Supplied text:
'''

Re: Pig not storing/loading Cassandra data properly

Dan Feldman Mon, 02 Apr 2012 14:12:04 -0700

Managed to get MR mode running by specifying HADOOP_CLASSPATH in
$HADOOP_HOME/conf/hadoop_env.sh and restarting hadoop after that..


In any case, it seems that Pig continues to misbehave both in MR and local
modes: counting rows produces 2 results while we know there 5 of them,
ILLUSTRATING dumps recent data to grunt, and STORING only saves some subset
of recent data.

On Mon, Apr 2, 2012 at 9:54 AM, Dmitriy Ryaboy <[email protected]> wrote:

> Looks like you don't have Thrift on your classpath, or the wrong
> version of thrift.
>
> Pig may be doing something weird with splits in local mode. It would
> be great if you could determine whether (assuming you fix the
> classpath) the problem happens in local mode only, or both in local
> and MR modes.
>
> D
>
> On Sun, Apr 1, 2012 at 9:49 PM, Dan Feldman <[email protected]> wrote:
> > Hi Dmitriy,
> >
> > Apologies for the delay - our server was misbehaving so it took a while
> to
> > get everything set up on a new one. In any case, we basically cloned
> > Cassandra from the old one to the new one - running Pig in local mode
> still
> > produces wrong number of results. Now, we never ran the scripts in MR
> mode,
> > so I don't know whether this is related to the original problem or not,
> but
> > this is the error I get when running on top of hadoop:
> >
> >
> ===============================================================================
> > ....
> > *2012-04-01 21:32:38,781 [main] INFO
> >
> org.apache.pig.backend.hadoop.executionengine.mapReduceLayer.MapReduceLauncher
> > - job job_201203301228_0003 has failed! Stop running all dependent jobs
> > 2012-04-01 21:32:38,782 [main] INFO
> >
> org.apache.pig.backend.hadoop.executionengine.mapReduceLayer.MapReduceLauncher
> > - 100% complete
> > 2012-04-01 21:32:38,790 [main] ERROR
> > org.apache.pig.tools.pigstats.SimplePigStats - ERROR 2997: Unable to
> > recreate exception from backed error: Error:
> > java.lang.ClassNotFoundException: org.apache.thrift.TException
> > 2012-04-01 21:32:38,790 [main] ERROR
> > org.apache.pig.tools.pigstats.PigStatsUtil - 1 map reduce job(s) failed!
> > 2012-04-01 21:32:38,791 [main] INFO
> > org.apache.pig.tools.pigstats.SimplePigStats - Script Statistics*:
> > ....
> >
> ================================================================================
> >
> > Thanks,
> > Dan F
> >
> >
> > On Thu, Mar 29, 2012 at 6:20 PM, Dmitriy Ryaboy <[email protected]>
> wrote:
> >
> >> What happens when you run in MR mode instead of local mode?

'''

Study material:
'''

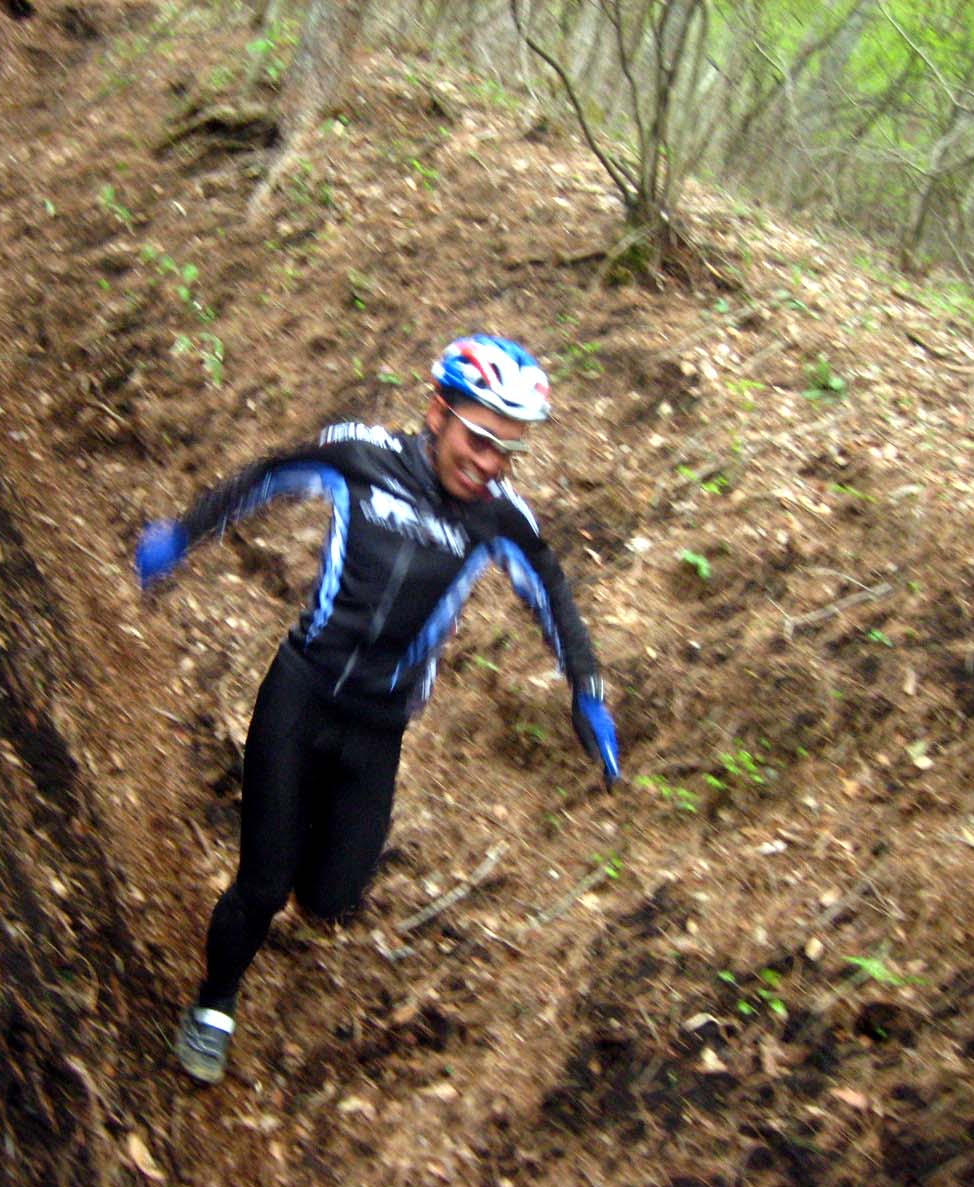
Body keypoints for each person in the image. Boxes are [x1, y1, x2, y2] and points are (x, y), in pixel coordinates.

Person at [134, 334, 622, 1084]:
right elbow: (267, 475)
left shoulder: (499, 521)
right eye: (480, 438)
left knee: (330, 899)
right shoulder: (361, 457)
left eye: (507, 452)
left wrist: (586, 689)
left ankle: (295, 837)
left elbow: (553, 592)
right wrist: (184, 533)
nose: (489, 463)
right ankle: (214, 1003)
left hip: (378, 727)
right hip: (299, 693)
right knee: (263, 886)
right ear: (437, 412)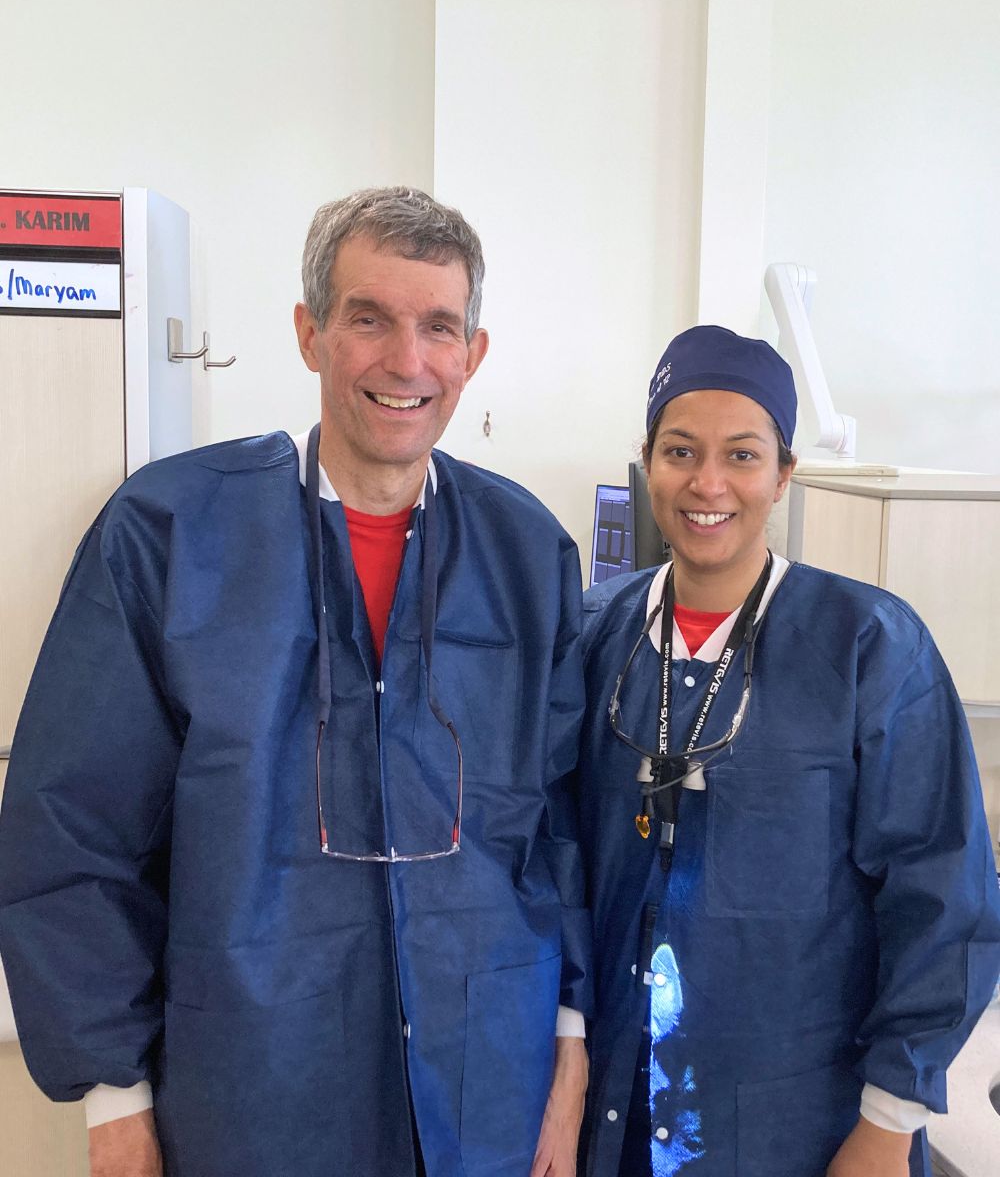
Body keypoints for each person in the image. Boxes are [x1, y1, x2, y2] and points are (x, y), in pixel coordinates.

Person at [0, 187, 591, 1177]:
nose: (406, 361)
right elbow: (74, 825)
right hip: (250, 1089)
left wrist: (568, 1061)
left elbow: (570, 828)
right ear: (310, 333)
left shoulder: (527, 555)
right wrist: (114, 1096)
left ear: (472, 355)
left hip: (486, 1082)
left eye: (438, 327)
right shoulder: (171, 538)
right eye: (369, 319)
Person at [574, 326, 1000, 1177]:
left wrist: (887, 1121)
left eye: (742, 454)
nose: (708, 484)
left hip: (802, 1117)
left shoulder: (870, 647)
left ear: (783, 473)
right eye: (680, 450)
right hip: (614, 1098)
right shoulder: (594, 632)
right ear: (647, 461)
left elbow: (944, 897)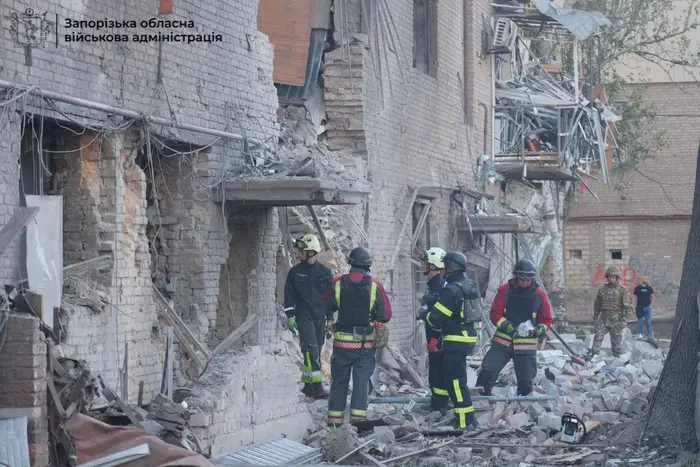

'''

Study questions:
#1 Transcribe the portion of the Pig and Cassandra thread beginning at "On Mon, Apr" up to and including "version of thrift.".
#2 Carry the Pig and Cassandra thread forward from the point where it stops.

Expected outputs:
#1
On Mon, Apr 2, 2012 at 9:54 AM, Dmitriy Ryaboy <[email protected]> wrote:

> Looks like you don't have Thrift on your classpath, or the wrong
> version of thrift.

#2
> >>
> >> On Thu, Mar 29, 2012 at 11:24 AM, Dan Feldman <[email protected]>
> >> wrote:
> >> > Hi,
> >> >
> >> > I'm loading a bunch of data into Pig using CassandraStorage. When I
> do a
> >> > dump and/or store, the amount of data that is outputted is actually
> only
> >> > 2-3% of the amount of data in Cassandra database.
> >> >
> >> > My Cassandra data consists of (for now) 4-5 wide rows where each data
> >> entry
> >> > is a super column ordered by TimeUUID.
> >> >
> >> > So, my script now looks like
> >> >
> >> > rows = LOAD 'cassandra://Keyspace/ColumnFamily' USING
> CassandraStorage()
> >> AS
> >> > (key:chararray, columns: bag{(t:chararray, subcolumns: bag{(name,
> >> > value)})});
> >> > store rows into 'directory/test';
> >> >
> >> > The output that I get when I run the script looks like this (I
> >> highlighted
> >> > the warnings):
> >> >
> >> >
> >>
> ----------------------------------------------------------------------------------------------------------------------------------------------------------------------------------------
> >> > *2012-03-29 11:10:58,063 [main] INFO  org.apache.pig.Main - Logging
> error
> >> > messages to: /directory/pig_1333044658058.log
> >> > 2012-03-29 11:10:58,105 [main] INFO
> >> > org.apache.pig.tools.parameters.PreprocessorContext - Executing
> command :
> >> > date "+%y%m%d%H%M%S"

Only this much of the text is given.